Wer wissen möchte, welche Frisuren die Steneraner bevorzugen, der sollte den Friseursalon von David Groß-Weege im Steneraner Zentrum besuchen. Der Friseurmeister sorgt seit 1979 dafür, dass die Steneraner zu den am besten frisierten Bocholtern gehören.

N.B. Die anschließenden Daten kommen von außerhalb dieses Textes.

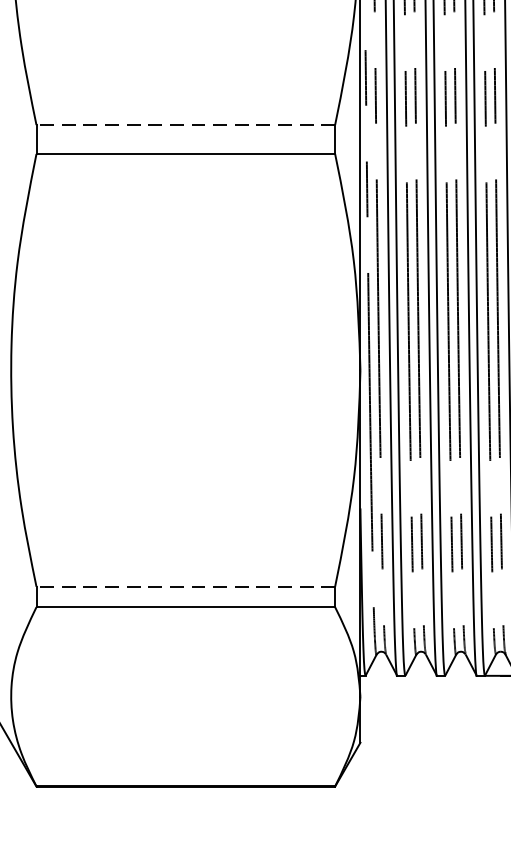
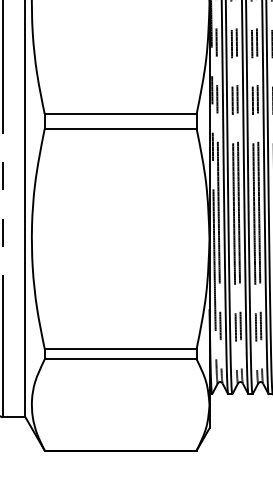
line: (185, 125) -> (120, 114), dashed -> solid
line: (185, 585) -> (120, 348), dashed -> solid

Und welcher Haarschnitt ist in Stenern besonders gefragt? „Das kann man gar nicht so genau sagen“, runzelt David Groß-Weege die Stirn. „Derzeit sind eher Kurzhaarfrisuren im Trend“, weiß der Haarspezialist. Das war aber auch in Stenern in den 1970er- und 1980er-Jahren noch ganz anders. Damals stand Dauerwelle hoch im Kurs. „Ich habe noch immer einige Kunden mit einer Thomas-Gottschalk-Frisur“, freut sich der Meister. Das zeigt: Die Haarmode ist in Stenern genau wie die dessen Bewohner: sehr tolerant. David Groß-Weege ist nicht der erste Friseur in seiner Familie. „Ich mache das bereits in der dritten Generation“, sagt er sichtlich stolz.

Verrückte Hausnummer

Wer vor 1960 in Stenern ein ganz bestimmtes Haus suchte, der hatte es nicht leicht: „Früher waren die Höfe durchnummeriert,“ weiß Franz te Laar. Er ist gebürtiger Steneraner und ein Kenner seiner Heimat. Hostelle Nummer 1 stand zum Beispiel dort, wie heute der Kindergarten Str. Martin steht. Wer allerdings denkt, dass die Hofstelle Nummer 2 in der Nachbarschaft zu suchen sei, der hat sich geirrt. „Das war auf der anderen Seite von Stenern.“ Dieses Nummern-Wirrwarr wurde in den 1960er-Jahren behoben. Die Straßenbezeichnungen wurden geändert und viele Straßen wurden unbenannt.

Der zweitgrößte Stadtteil

Am 1. Januar 1975 wurde Stenern schleißlich in die Stadt Bocholt eingegliedert. Davor war Stenern eine eigenständige Gemeinde im Amt Liedern-Werth gewesen. Hinter Biemenhorst ist Stenern nach Einwohnern der zweitgrößte Stadtteil Bocholts. Rund 4500 Menschen leben zwischen der Innenstadt und dem Holtwicker Bach vornehmlich in Einfamilien- und Doppelhäusern. Nur vereinzelt sind Mehrfamilienhäuser errichtet worden. Das noch unbebaute Areal am Barloer Weg wird in den nächsten Jahren durch eine große Wohnsiedlung und das Nahversorgungszentrum Stenern/Giethorst neu gestaltet. Zudem ist hier eine Erweiterungsfläche für das städtische Krankenhaus vorgesehen.